Nenshi isn’t perfect, but he’s human in a more agreeable way. He jokes and teases and goofs around; he can be petulant and sucky in the face of criticism; he wears his feelings on his sleeve; he’s stingy and a complete nerd. Calgarians realize we’ve elected an intelligent, probably honest man who would otherwise be playing Warhammer with the rest of the nerds in one of Mount Royal University’s study rooms. That’s a plebian the city can get behind.
Likable as the great dork is, though, Nenshi risks letting it go to his head.
“I am so lifting you over this balcony one day, Daorcey, to re-enact the scene from Lion King ,” he says to his media advisor, Daorcey Le Bray, while having his photo taken on a city hall balcony.
“Everything the light touches is your kingdom,” his assistant replies.
“We need adoring throngs to cheer, though, hopefully made up of sensitive animals….” says Nenshi. “I think that would be awesome.”
He smartens up when he remembers he interrupted his own interview to goof off.
“I’m not smart enough to have different modes of behaviour for different people.

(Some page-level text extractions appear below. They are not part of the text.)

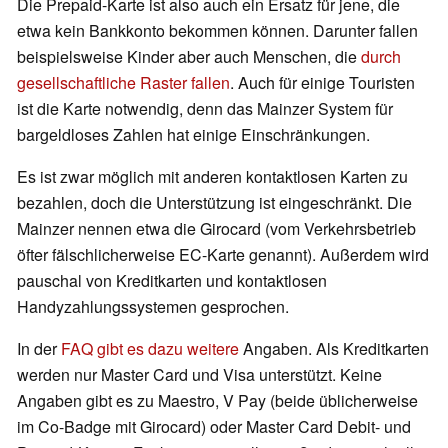
Die Prepaid-Karte ist also auch ein Ersatz für jene, die
etwa kein Bankkonto bekommen können. Darunter fallen
beispielsweise Kinder aber auch Menschen, die
durch
gesellschaftliche Raster fallen
. Auch für einige Touristen
ist die Karte notwendig, denn das Mainzer System für
bargeldloses Zahlen hat einige Einschränkungen.
Es ist zwar möglich mit anderen kontaktlosen Karten zu
bezahlen, doch die Unterstützung ist eingeschränkt. Die
Mainzer nennen etwa die Girocard (vom Verkehrsbetrieb
öfter fälschlicherweise EC-Karte genannt). Außerdem wird
pauschal von Kreditkarten und kontaktlosen
Handyzahlungssystemen gesprochen.
In der
FAQ gibt es dazu weitere
Angaben. Als Kreditkarten
werden nur Master Card und Visa unterstützt. Keine
Angaben gibt es zu Maestro, V Pay (beide üblicherweise
im Co-Badge mit Girocard) oder Master Card Debit- und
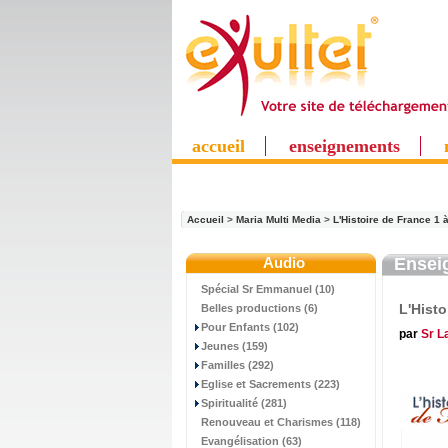
accueil
enseignements
Accueil
>
Maria Multi Media
>
L'Histoire de France 1 
Audio
Ensei
Spécial Sr Emmanuel (10)
L'Histo
Belles productions (6)
Pour Enfants (102)
par
Sr L
Jeunes (159)
Familles (292)
Eglise et Sacrements (223)
Spiritualité (281)
Renouveau et Charismes (118)
Evangélisation (63)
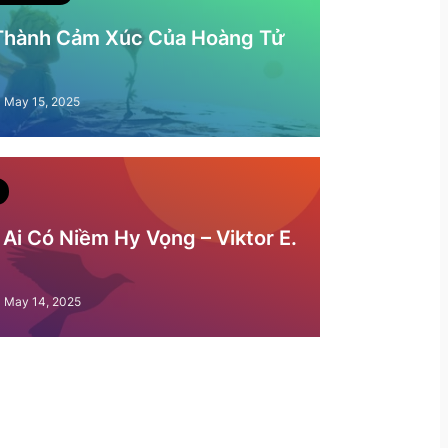
 Thành Cảm Xúc Của Hoàng Tử
May 15, 2025
Ai Có Niềm Hy Vọng – Viktor E.
May 14, 2025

You just get who I am,” he says. “Sometimes the media are like, ‘whoa, he teases us, that’s weird.’ And sometimes they’re surprised that I will actually call them on stuff if I think it’s incorrect. I think everyone’s got a job to do and I will never begrudge anyone their job, but I also think that we owe it to citizens to make sure that we are accurate in what we do. And sometimes I call people on that and they call me thin-skinned for that. I just call it being fair.

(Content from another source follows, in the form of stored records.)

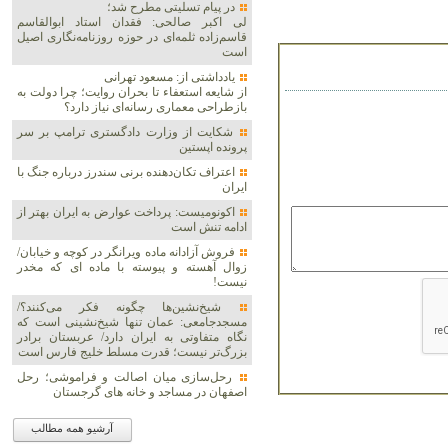
در پیام تسلیتی مطرح شد؛
لی اکبر صالحی: فقدان استاد ابوالقاسم
قاسم‌زاده ثلمه‌ای در حوزه روزنامه‌نگاری اصیل
است
یادداشتی از: مسعود تهرانی
از شایعه استعفاء تا بحران روایت؛ چرا دولت به
بازطراحی معماری رسانه‌ای نیاز دارد؟
شکایت از وزارت دادگستری ترامپ بر سر
پرونده اپستین
اعتراف تکان‌دهنده برنی سندرز درباره جنگ با
ایران
اکونومیست: پرداخت عوارض به ایران بهتر از
ادامه تنش است
فروش آزادانه ماده ویرانگر در کوچه و خیابان/
زوال آهسته و پیوسته با ماده ای که مخدر
نیست!
شیخ‌نشین‌ها چگونه فکر می‌کنند؟/
مسجدجامعی: عمان تنها شیخ‌نشینی است که
نگاه متفاوتی به ایران دارد/ عربستان برادر
بزرگ‌تر نیست؛ قدرت مسلط خلیج فارس است
رحل‌سازی میان اصالت و فراموشی؛ رحل
اصفهان در مساجد و خانه های گرجستان
آرشیو همه مطالب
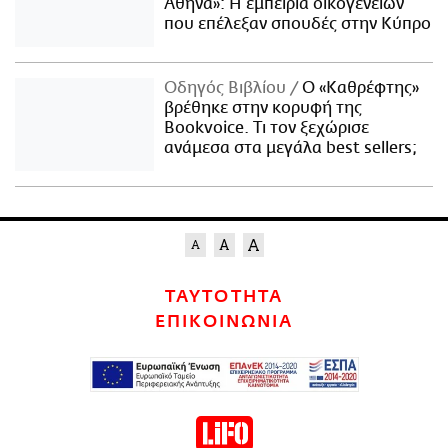
Αθήνα»: Η εμπειρία οικογενειών
που επέλεξαν σπουδές στην Κύπρο
Οδηγός Βιβλίου
Ο «Καθρέφτης»
βρέθηκε στην κορυφή της
Bookvoice. Τι τον ξεχώρισε
ανάμεσα στα μεγάλα best sellers;
ΤΑΥΤΟΤΗΤΑ
ΕΠΙΚΟΙΝΩΝΙΑ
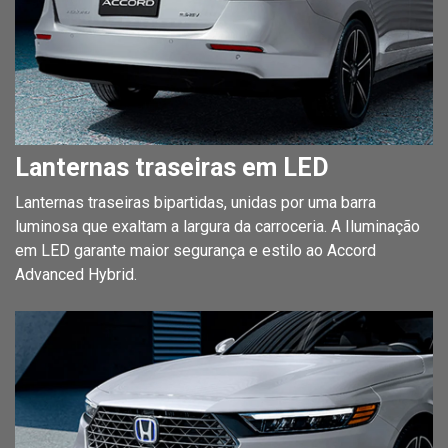
Lanternas traseiras em LED
Lanternas traseiras bipartidas, unidas por uma barra
luminosa que exaltam a largura da carroceria. A Iluminação
em LED garante maior segurança e estilo ao Accord
Advanced Hybrid.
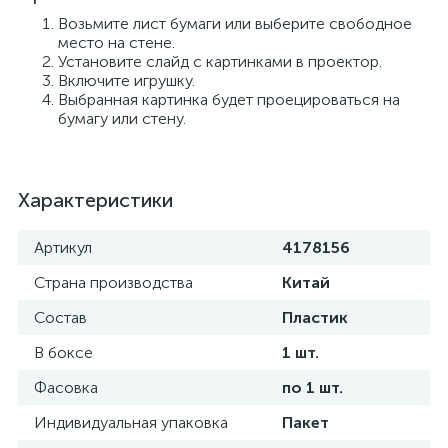
Возьмите лист бумаги или выберите свободное
место на стене.
Установите слайд с картинками в проектор.
Включите игрушку.
Выбранная картинка будет проецироваться на
бумагу или стену.
Характеристики
Артикул
4178156
Страна производства
Китай
Состав
Пластик
В боксе
1 шт.
Фасовка
по 1 шт.
Индивидуальная упаковка
Пакет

“Everyone’s not going to agree on everything in a city this big. And I think the great thing that we’ve evolved in the city is a culture where we can actually talk to one another, where we’re not blinded by ideology or by where we stand, and in fact can just have conversations about what’s right for the city outside of the left and right spectrum that no one really cares about.”
His opponents, however, typified by crusty potential 2013 mayoral candidate Dave Rutherford, do care about it.

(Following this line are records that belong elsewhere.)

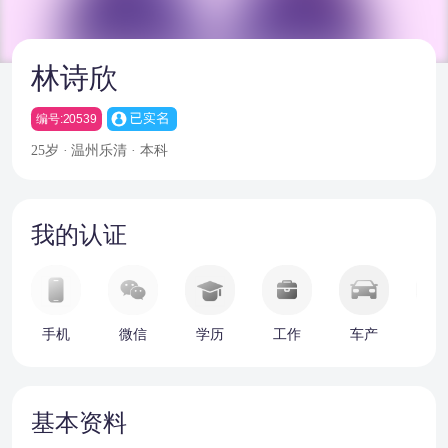
林诗欣
编号:20539
25岁 · 温州乐清 · 本科
我的认证
手机
微信
学历
工作
车产
房
基本资料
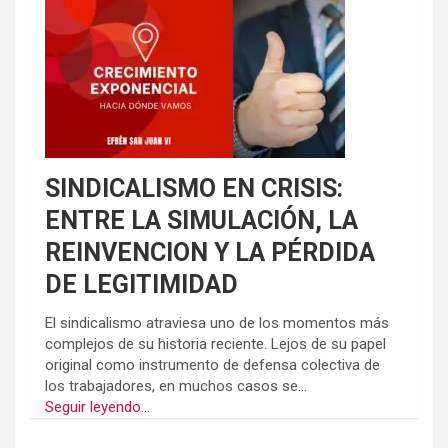
SINDICALISMO EN CRISIS:
ENTRE LA SIMULACIÓN, LA
REINVENCION Y LA PÉRDIDA
DE LEGITIMIDAD
El sindicalismo atraviesa uno de los momentos más
complejos de su historia reciente. Lejos de su papel
original como instrumento de defensa colectiva de
los trabajadores, en muchos casos se...
Seguir leyendo...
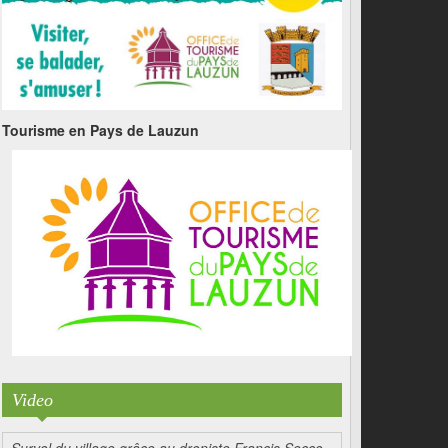
Tourisme en Pays de Lauzun
Video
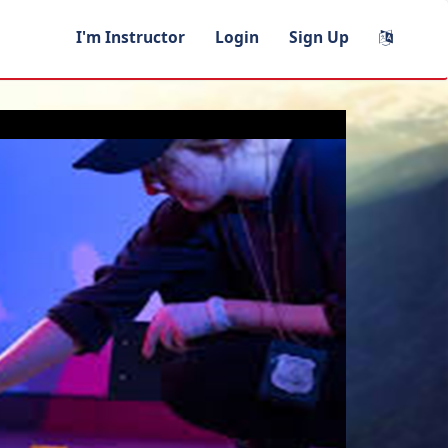
I'm Instructor
Login
Sign Up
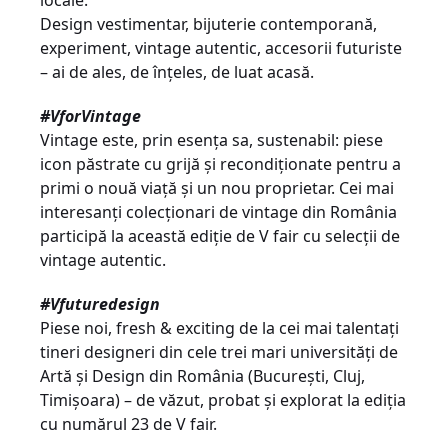
locale.
Design vestimentar, bijuterie contemporană,
experiment, vintage autentic, accesorii futuriste
– ai de ales, de înțeles, de luat acasă.
#VforVintage
Vintage este, prin esența sa, sustenabil: piese
icon păstrate cu grijă și recondiționate pentru a
primi o nouă viață și un nou proprietar. Cei mai
interesanți colecționari de vintage din România
participă la această ediție de V fair cu selecții de
vintage autentic.
#Vfuturedesign
Piese noi, fresh & exciting de la cei mai talentați
tineri designeri din cele trei mari universități de
Artă și Design din România (București, Cluj,
Timișoara) – de văzut, probat și explorat la ediția
cu numărul 23 de V fair.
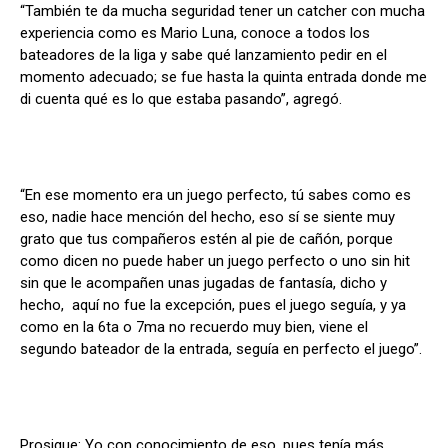
“También te da mucha seguridad tener un catcher con mucha
experiencia como es Mario Luna, conoce a todos los
bateadores de la liga y sabe qué lanzamiento pedir en el
momento adecuado; se fue hasta la quinta entrada donde me
di cuenta qué es lo que estaba pasando”, agregó.
“En ese momento era un juego perfecto, tú sabes como es
eso, nadie hace mención del hecho, eso sí se siente muy
grato que tus compañeros estén al pie de cañón, porque
como dicen no puede haber un juego perfecto o uno sin hit
sin que le acompañen unas jugadas de fantasía, dicho y
hecho, aquí no fue la excepción, pues el juego seguía, y ya
como en la 6ta o 7ma no recuerdo muy bien, viene el
segundo bateador de la entrada, seguía en perfecto el juego”.
Prosigue: Yo con conocimiento de eso, pues tenía más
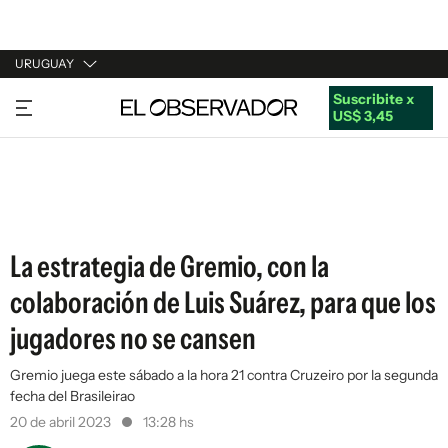
URUGUAY
Suscribite x
URUGUAY
US$ 3,45
ARGENTINA
ESPAÑA
ESTADOS UNIDOS
La estrategia de Gremio, con la
colaboración de Luis Suárez, para que los
jugadores no se cansen
Gremio juega este sábado a la hora 21 contra Cruzeiro por la segunda
fecha del Brasileirao
20 de abril 2023
13:28 hs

“But I don’t think citizens care about it,” Nenshi responds.
He points out citizen satisfaction rates are the highest they’ve ever been and attributes the municipal government’s success of late to an overarching policy of citizen participation. That doesn’t mean he takes it for granted, or was even sure he wanted to stay in the mayor’s office long enough to hoist his staff over the balcony.
“It actually was difficult to decide to run again. I don’t think of myself as a career politician and I really spent some time thinking…. I decided that there’s still a lot more to be done. We’ve started, set the wheels in motion on a number of things — particularly around transforming government and figuring out how to make this government more citizen-focused and more effective — [but] there’s still a lot of work to be done…. As we go into the election I think that will be an opportunity to have a deeper conversation with Calgarians about a bunch of things. We do need to talk about the structural issues in our budget, and about our debt and about how difficult it is for the city to provide the services that people need. We need to have a real conversation in the city about poverty.
“Three years later I’m still humbled by the fact that people are willing to put their hopes and dreams for the city in my hands even for a second, and that is overwhelming and humbling, but it’s also exhilarating and I hope that I’ll be able to do something good with it.”